| The data |

★ ★ ★ ★ ★ ★ ★

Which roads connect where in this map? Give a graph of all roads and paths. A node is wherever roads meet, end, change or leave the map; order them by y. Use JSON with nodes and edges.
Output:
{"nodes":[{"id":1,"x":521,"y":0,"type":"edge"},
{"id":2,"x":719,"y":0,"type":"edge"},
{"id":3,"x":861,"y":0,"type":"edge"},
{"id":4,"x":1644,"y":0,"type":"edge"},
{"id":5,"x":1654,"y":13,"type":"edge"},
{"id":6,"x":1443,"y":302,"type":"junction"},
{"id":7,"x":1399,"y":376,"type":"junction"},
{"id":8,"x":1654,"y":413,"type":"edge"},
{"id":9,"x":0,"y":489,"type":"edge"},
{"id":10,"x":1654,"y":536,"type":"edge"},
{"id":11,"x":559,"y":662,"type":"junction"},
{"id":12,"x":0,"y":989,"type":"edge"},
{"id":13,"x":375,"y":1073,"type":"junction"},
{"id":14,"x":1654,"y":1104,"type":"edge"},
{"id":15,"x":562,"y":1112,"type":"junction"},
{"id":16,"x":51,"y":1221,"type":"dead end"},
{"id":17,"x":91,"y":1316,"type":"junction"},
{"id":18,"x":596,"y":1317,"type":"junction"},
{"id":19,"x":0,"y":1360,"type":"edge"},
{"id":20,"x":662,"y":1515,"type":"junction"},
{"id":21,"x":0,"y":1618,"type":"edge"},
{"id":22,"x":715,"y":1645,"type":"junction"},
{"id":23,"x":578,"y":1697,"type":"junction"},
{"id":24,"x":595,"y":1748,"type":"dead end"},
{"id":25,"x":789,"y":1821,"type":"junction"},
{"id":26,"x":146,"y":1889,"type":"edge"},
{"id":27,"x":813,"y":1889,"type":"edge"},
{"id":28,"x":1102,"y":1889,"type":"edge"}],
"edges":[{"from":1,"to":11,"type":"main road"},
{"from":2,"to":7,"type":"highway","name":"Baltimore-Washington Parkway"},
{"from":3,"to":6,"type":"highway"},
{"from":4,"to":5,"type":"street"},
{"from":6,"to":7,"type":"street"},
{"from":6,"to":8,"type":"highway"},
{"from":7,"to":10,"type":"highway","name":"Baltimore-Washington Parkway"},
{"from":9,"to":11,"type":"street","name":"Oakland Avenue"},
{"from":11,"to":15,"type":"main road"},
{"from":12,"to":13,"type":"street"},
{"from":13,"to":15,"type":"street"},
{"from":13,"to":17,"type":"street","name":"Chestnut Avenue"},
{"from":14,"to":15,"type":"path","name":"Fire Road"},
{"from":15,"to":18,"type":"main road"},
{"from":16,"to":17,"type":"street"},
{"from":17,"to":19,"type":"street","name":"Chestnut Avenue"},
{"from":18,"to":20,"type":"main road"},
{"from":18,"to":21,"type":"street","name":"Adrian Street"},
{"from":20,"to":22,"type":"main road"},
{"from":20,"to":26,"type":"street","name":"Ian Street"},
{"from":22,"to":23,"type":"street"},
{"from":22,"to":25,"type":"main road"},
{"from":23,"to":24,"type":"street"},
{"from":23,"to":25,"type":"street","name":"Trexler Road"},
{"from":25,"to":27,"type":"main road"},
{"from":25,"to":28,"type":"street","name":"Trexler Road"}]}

★ ★ ★ ★ ★ ★ ★

Could you find every line in the records above that has the string "main" and copy it?

"edges":[{"from":1,"to":11,"type":"main road"},
{"from":11,"to":15,"type":"main road"},
{"from":15,"to":18,"type":"main road"},
{"from":18,"to":20,"type":"main road"},
{"from":20,"to":22,"type":"main road"},
{"from":22,"to":25,"type":"main road"},
{"from":25,"to":27,"type":"main road"},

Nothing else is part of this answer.